Industry blows past 2019 inflow record with nearly $3 billion haul in November
Last month, Canada’s ETF space officially welcomed its one thousandth member – and then welcomed eleven more.
In its latest ETF research report, National Bank tallied a total of 16 ETFs launched in November, including six introduced by newcomer NinePoint Partners on the NEO Exchange. Manulife launched six active ETFs, and Scotiabank unveiled four index ETFs.
“With November’s respectable haul, year-to-date ETF inflows now amount to $37 billion, easily surpassing last year’s record-breaking $28 billion annual inflow,” the report said.
Canadian ETFs took in $2.9 billion in inflows last month, roughly two thirds of which ($1.9 billion) went into equity ETFs. Canadian equity ETFs saw modest redemptions overall, shedding $55 million, while U.S. and International equity strategies took in $800 million and $1.02 billion, respectively.
“[P]ositive news on the vaccine front drove major equity indices around the globe to new highs,” the report said. Cap-weighted ETFs saw $1.189 billion in inflows, followed distantly by sector funds with $423 million in cumulative inflows. Risk-on sentiment thrust assets into hard-hit sectors including energy, which saw $203 million in inflows. Tech-sector ETFs soaked up $110 million for the month, followed by health care and financials with $70 million and $68 million, respectively.
The risk sentiment may also have motivated investors to decrease allocations from cash alternative ETFs, causing $146 million in redemptions from the category that’s been largely favoured this year. “Investors may be deploying cash to areas of the market that promise potentially higher returns now that cash deposits earn less than 1% indicative yield,” the report said.

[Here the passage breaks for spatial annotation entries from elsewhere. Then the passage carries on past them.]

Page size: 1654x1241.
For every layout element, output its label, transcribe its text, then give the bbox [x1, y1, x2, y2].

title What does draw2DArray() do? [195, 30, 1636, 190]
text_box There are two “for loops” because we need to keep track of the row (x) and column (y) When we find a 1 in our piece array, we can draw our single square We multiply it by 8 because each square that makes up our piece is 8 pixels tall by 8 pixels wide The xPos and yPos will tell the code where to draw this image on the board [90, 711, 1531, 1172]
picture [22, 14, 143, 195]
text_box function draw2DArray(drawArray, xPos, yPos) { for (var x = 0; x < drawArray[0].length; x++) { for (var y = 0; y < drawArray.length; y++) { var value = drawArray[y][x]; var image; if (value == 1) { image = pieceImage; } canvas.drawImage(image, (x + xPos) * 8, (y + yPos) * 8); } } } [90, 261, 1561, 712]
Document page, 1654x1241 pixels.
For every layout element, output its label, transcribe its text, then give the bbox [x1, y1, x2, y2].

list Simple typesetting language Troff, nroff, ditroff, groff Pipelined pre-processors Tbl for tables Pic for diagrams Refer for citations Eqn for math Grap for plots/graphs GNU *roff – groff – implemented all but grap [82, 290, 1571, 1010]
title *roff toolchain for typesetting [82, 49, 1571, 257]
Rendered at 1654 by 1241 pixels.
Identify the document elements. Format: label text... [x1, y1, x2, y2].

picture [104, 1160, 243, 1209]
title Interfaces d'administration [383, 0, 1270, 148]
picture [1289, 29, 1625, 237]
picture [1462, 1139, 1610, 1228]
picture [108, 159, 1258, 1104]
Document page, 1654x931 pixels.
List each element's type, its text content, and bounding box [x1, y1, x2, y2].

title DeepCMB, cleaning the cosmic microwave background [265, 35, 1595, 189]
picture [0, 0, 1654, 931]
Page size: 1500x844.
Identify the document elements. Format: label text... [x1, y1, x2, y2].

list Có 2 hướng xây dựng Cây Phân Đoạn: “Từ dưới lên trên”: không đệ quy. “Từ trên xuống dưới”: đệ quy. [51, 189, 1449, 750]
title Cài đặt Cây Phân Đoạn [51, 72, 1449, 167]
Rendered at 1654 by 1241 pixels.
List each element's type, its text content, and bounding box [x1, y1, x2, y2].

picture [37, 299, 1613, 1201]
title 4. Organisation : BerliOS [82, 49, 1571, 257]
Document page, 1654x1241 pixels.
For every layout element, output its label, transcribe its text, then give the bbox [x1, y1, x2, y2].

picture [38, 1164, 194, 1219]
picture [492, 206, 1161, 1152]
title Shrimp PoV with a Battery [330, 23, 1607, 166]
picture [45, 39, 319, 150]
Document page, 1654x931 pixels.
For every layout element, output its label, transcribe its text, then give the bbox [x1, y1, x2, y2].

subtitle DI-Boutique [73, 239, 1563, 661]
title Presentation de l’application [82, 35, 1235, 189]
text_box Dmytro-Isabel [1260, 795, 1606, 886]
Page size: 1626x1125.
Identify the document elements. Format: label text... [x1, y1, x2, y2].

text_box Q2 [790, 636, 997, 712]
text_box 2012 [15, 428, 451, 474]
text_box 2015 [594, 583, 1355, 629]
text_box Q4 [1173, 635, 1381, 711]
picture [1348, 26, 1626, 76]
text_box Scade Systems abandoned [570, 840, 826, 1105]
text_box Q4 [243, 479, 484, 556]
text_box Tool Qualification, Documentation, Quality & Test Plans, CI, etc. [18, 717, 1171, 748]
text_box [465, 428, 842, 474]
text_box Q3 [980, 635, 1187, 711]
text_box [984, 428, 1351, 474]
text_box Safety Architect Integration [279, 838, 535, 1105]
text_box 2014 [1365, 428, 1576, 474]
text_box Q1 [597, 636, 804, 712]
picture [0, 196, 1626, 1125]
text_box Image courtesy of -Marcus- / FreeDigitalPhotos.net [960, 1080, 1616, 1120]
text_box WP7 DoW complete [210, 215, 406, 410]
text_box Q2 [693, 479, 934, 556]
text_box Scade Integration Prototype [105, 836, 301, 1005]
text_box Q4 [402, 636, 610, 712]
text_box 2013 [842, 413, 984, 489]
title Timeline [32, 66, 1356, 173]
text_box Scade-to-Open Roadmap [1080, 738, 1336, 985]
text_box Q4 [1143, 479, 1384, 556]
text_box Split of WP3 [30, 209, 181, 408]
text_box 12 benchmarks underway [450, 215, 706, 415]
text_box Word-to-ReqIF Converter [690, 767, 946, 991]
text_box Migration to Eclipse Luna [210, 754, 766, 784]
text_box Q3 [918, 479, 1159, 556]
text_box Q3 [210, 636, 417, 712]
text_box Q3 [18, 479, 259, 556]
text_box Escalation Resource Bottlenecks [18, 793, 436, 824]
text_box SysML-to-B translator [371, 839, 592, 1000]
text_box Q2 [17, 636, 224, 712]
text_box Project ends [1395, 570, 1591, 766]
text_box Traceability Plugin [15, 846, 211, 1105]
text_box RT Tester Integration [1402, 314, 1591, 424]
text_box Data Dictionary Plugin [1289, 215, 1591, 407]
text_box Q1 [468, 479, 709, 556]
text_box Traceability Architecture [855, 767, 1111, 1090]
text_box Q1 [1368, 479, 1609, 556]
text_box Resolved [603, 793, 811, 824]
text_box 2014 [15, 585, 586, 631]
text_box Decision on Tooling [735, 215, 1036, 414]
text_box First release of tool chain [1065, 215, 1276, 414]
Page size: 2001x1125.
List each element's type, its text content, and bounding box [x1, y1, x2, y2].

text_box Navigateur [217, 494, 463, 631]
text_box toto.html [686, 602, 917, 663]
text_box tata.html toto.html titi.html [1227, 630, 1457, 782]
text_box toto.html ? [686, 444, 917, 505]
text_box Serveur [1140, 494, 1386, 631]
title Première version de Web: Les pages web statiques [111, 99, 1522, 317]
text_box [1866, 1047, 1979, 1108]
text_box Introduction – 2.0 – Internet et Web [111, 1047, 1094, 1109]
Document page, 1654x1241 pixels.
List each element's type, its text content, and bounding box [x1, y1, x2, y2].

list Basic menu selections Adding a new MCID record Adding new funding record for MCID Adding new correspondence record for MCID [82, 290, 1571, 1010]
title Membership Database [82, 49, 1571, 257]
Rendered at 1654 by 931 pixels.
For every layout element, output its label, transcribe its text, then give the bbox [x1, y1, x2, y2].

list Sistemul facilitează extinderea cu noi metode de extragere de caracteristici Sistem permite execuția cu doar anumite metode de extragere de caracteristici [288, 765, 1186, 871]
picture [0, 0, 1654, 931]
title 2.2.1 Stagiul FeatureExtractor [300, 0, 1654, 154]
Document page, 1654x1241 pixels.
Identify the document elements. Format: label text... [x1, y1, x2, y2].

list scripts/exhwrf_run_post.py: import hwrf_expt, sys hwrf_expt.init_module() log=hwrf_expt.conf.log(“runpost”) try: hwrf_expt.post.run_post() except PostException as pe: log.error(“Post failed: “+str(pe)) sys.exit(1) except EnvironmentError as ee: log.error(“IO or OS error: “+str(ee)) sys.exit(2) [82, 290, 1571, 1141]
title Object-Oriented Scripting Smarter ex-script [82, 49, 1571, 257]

Fixed-income ETFs took in $621 million last month. Canadian aggregate bond ETFs topped the inflow table easily with $487 million, followed distantly by U.S. / North America ETFs with $98 million. From a maturity perspective, broad/mixed term ETFs proved most popular as they took in roughly $1 billion.
Inverse and leveraged ETFs also saw some action, garnering 17% of net inflows led by bullish natural gas, bearish S&P 500, and bullish gold miner ETFs, as well as new offering from Hamilton ETFs that provides 1.25 times leveraged exposure to Canadian banks.